* Exercise aim
Every line from the first one in the data below through the line holding "[62,1064,608,1075] [62,1079,280,1090] [62,1094,469,1107]" is to be written out exactly, with the pictures omitted.

* Data for analysis
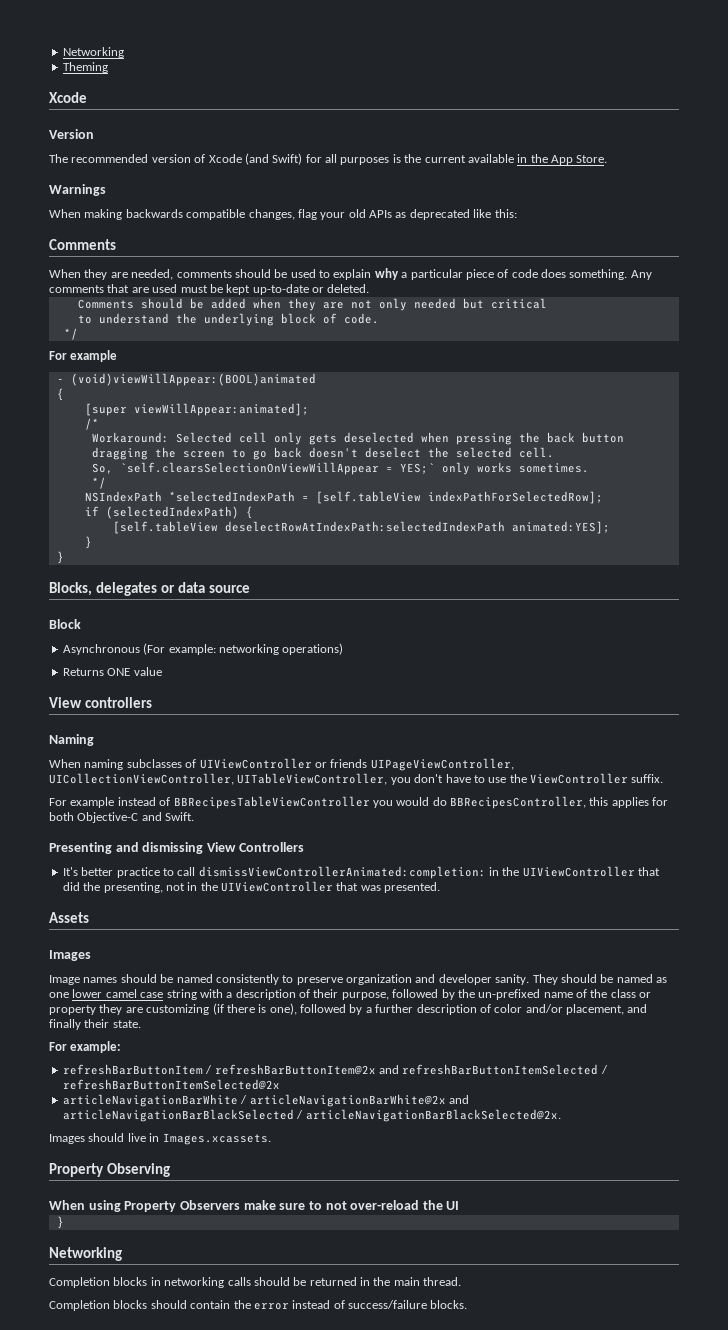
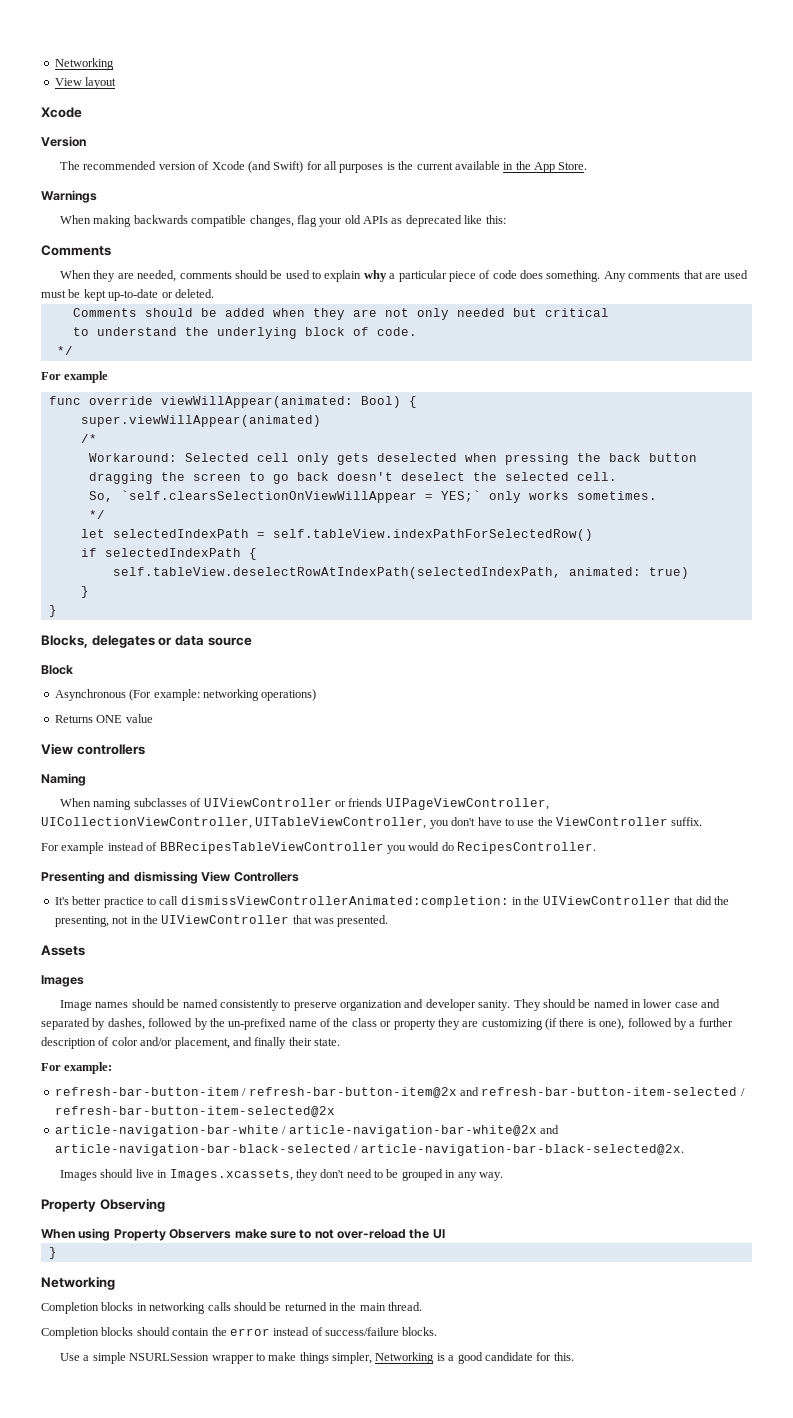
[62,47,124,58] [62,62,108,73] Networking // Theming -> [54,58,114,70] [54,77,117,89] Networking // View layout
[56,373,316,386] [56,388,64,401] [84,403,309,416] - (void)viewWillAppear:(BOOL)animated // { // [super viewWillAppear:animated]; -> [48,396,417,408] [80,415,321,427] func override viewWillAppear(animated: Bool) { // super.viewWillAppear(animated)
[84,491,603,504] NSIndexPath *selectedIndexPath = [self.tableView indexPathForSelectedRow]; -> [80,529,593,541] let selectedIndexPath = self.tableView.indexPathForSelectedRow()
[105,506,253,519] [112,521,610,534] (selectedIndexPath) { // [self.tableView deselectRowAtIndexPath:selectedIndexPath animated:YES]; -> [104,548,257,560] [112,567,689,579] selectedIndexPath { // self.tableView.deselectRowAtIndexPath(selectedIndexPath, animated: true)
[450,796,669,809] [49,812,195,823] BBRecipesController, this applies for both Objective-C and Swift. -> [457,842,596,854] RecipesController.
[656,977,667,983] [49,989,389,1000] as one lower camel case string with a description of their purpose, -> [631,999,721,1008] [41,1018,145,1030] in lower case and separated by dashes,
[62,1064,608,1075] [62,1079,280,1090] [62,1094,469,1107] [62,1109,561,1122] [49,1133,271,1145] refreshBarButtonItem / refreshBarButtonItem@2x and refreshBarButtonItemSelected / refreshBarButtonItemSelected@2x // articleNavigationBarWhite / articleNavigationBarWhite@2x and articleNavigationBarBlackSelected / articleNavigationBarBlackSelected@2x. // Images should live in Images.xcassets. -> [54,1087,745,1098] [54,1106,335,1117] [54,1125,559,1137] [54,1144,684,1156] [60,1169,503,1181] refresh-bar-button-item / refresh-bar-button-item@2x and refresh-bar-button-item-selected / refresh-bar-button-item-selected@2x // article-navigation-bar-white / article-navigation-bar-white@2x and article-navigation-bar-black-selected / article-navigation-bar-black-selected@2x. // Images should live in Images.xcassets, they don't need to be grouped in any way.
(468, 1304) none -> [60,1352,574,1364] // Use a simple NSURLSession wrapper to make things simpler, Networking is a good candidate for this.

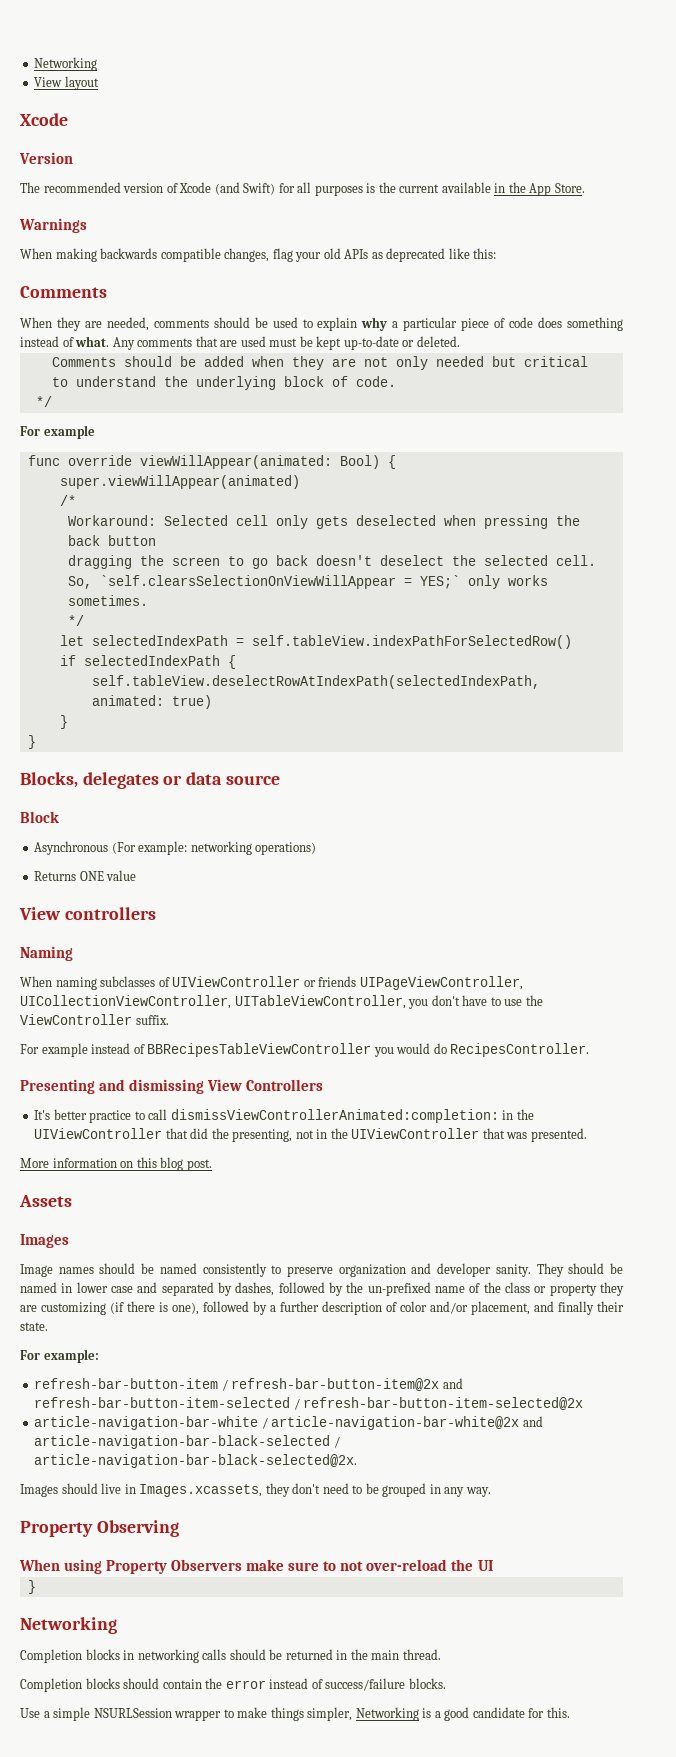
[546,270,601,282] something. -> [567,317,623,331] [20,336,110,347] something instead of what.
(389, 921) none -> [20,1157,212,1171] // More information on this blog post.

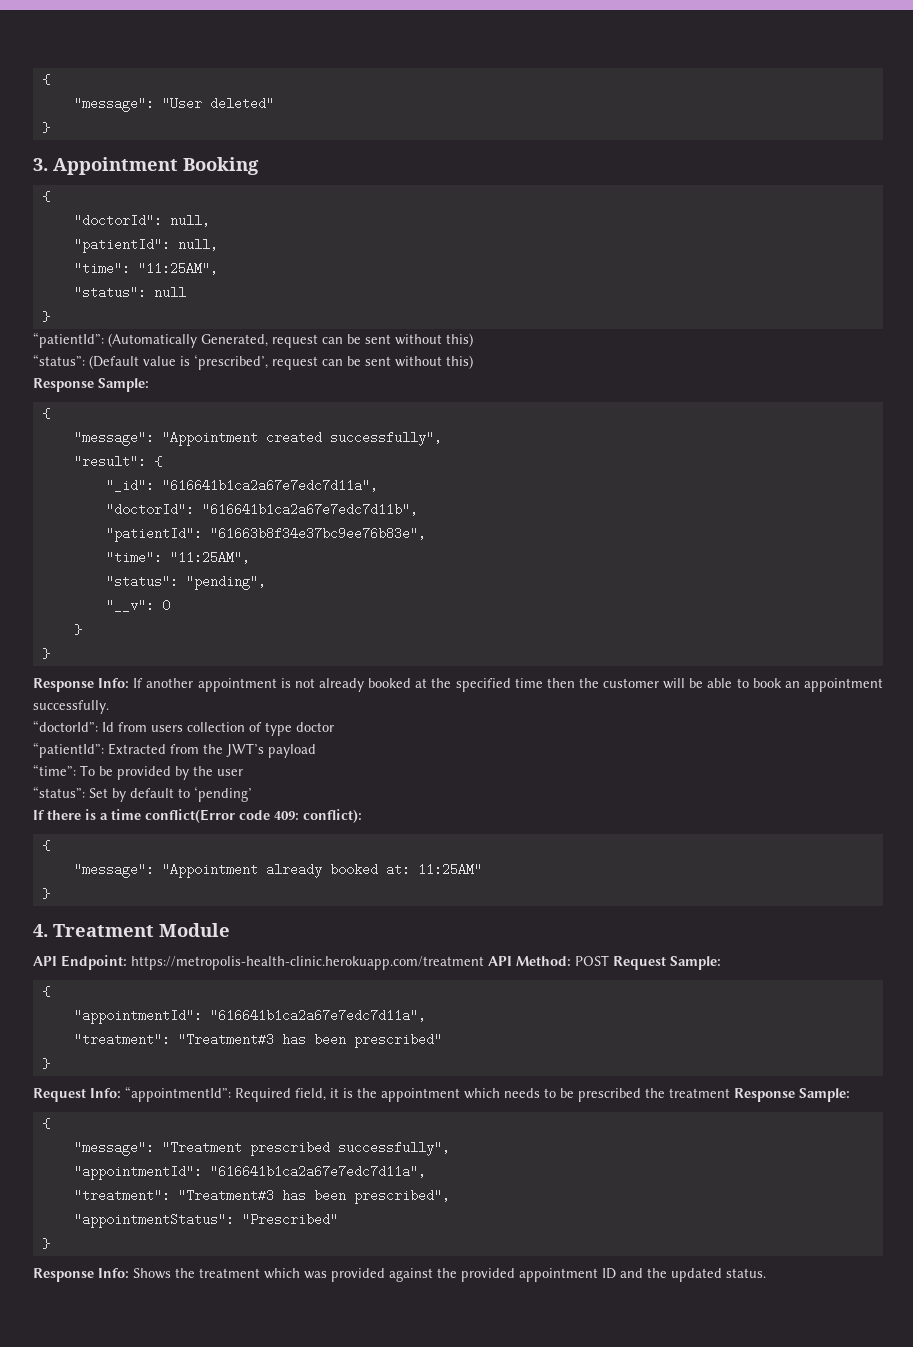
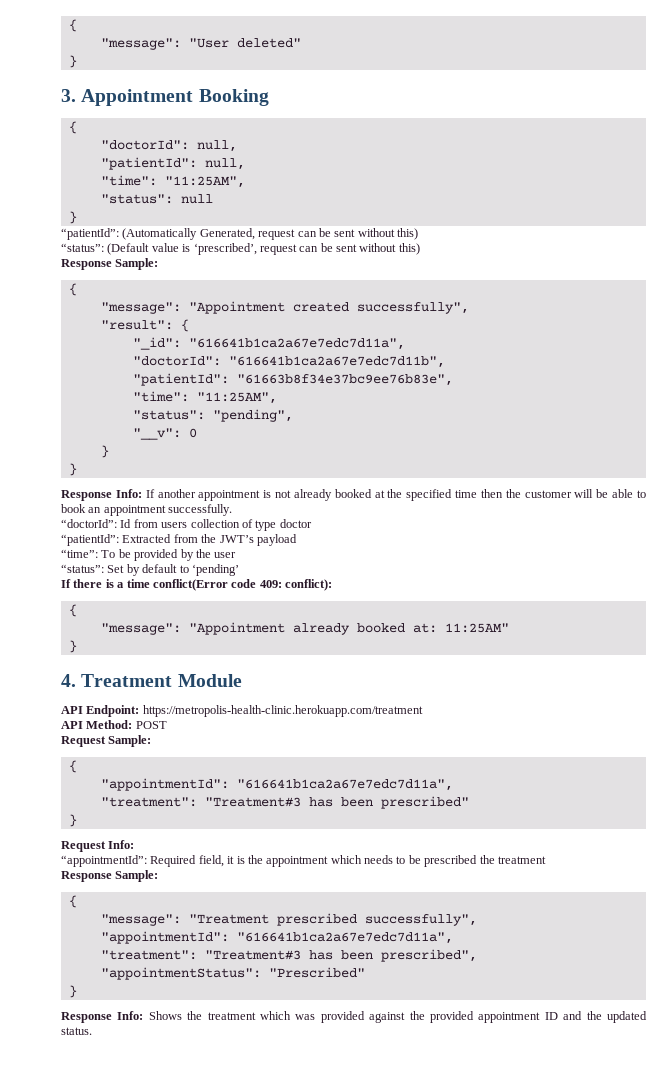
(484, 963) none -> (423, 711) //
(609, 960) none -> (167, 725) //
(121, 1093) none -> (135, 844) //
(730, 1093) none -> (546, 860) //

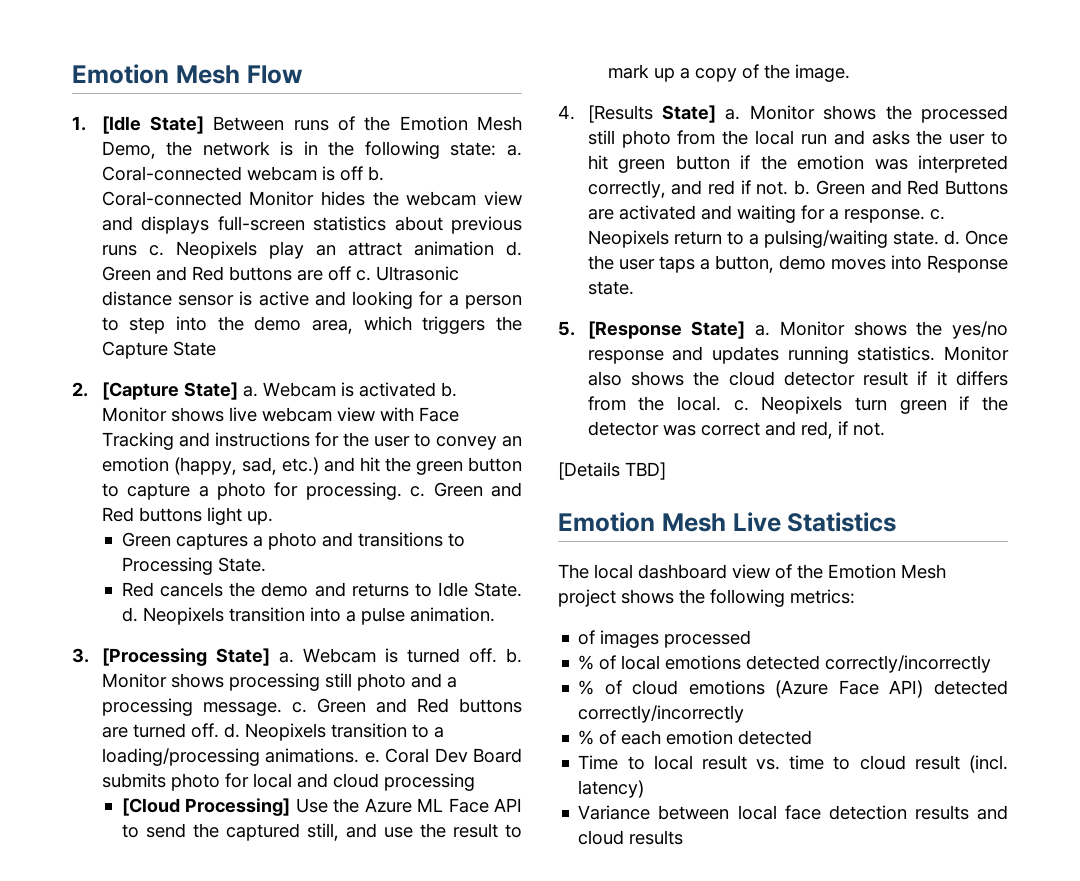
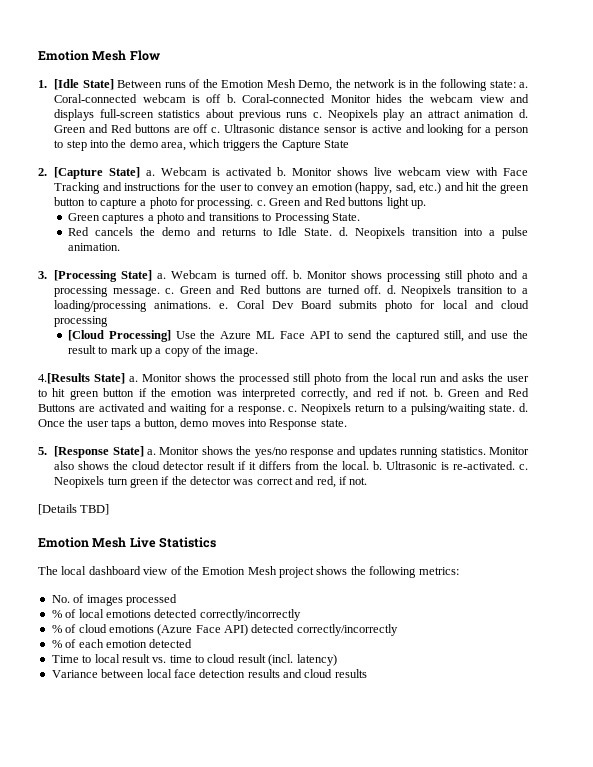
[558,105,653,123] 4. [Results -> [38,373,90,384] 4.[Results
(722, 403) none -> [373,461,516,470] b. Ultrasonic is re-activated.
(855, 596) none -> [51,595,70,603] No.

* Exercise output
[62,47,124,58] [62,62,108,73] Networking // Theming -> [54,58,114,70] [54,77,117,89] Networking // View layout
[56,373,316,386] [56,388,64,401] [84,403,309,416] - (void)viewWillAppear:(BOOL)animated // { // [super viewWillAppear:animated]; -> [48,396,417,408] [80,415,321,427] func override viewWillAppear(animated: Bool) { // super.viewWillAppear(animated)
[84,491,603,504] NSIndexPath *selectedIndexPath = [self.tableView indexPathForSelectedRow]; -> [80,529,593,541] let selectedIndexPath = self.tableView.indexPathForSelectedRow()
[105,506,253,519] [112,521,610,534] (selectedIndexPath) { // [self.tableView deselectRowAtIndexPath:selectedIndexPath animated:YES]; -> [104,548,257,560] [112,567,689,579] selectedIndexPath { // self.tableView.deselectRowAtIndexPath(selectedIndexPath, animated: true)
[450,796,669,809] [49,812,195,823] BBRecipesController, this applies for both Objective-C and Swift. -> [457,842,596,854] RecipesController.
[656,977,667,983] [49,989,389,1000] as one lower camel case string with a description of their purpose, -> [631,999,721,1008] [41,1018,145,1030] in lower case and separated by dashes,
[62,1064,608,1075] [62,1079,280,1090] [62,1094,469,1107] [62,1109,561,1122] [49,1133,271,1145] refreshBarButtonItem / refreshBarButtonItem@2x and refreshBarButtonItemSelected / refreshBarButtonItemSelected@2x // articleNavigationBarWhite / articleNavigationBarWhite@2x and articleNavigationBarBlackSelected / articleNavigationBarBlackSelected@2x. // Images should live in Images.xcassets. -> [54,1087,745,1098] [54,1106,335,1117] [54,1125,559,1137] [54,1144,684,1156] [60,1169,503,1181] refresh-bar-button-item / refresh-bar-button-item@2x and refresh-bar-button-item-selected / refresh-bar-button-item-selected@2x // article-navigation-bar-white / article-navigation-bar-white@2x and article-navigation-bar-black-selected / article-navigation-bar-black-selected@2x. // Images should live in Images.xcassets, they don't need to be grouped in any way.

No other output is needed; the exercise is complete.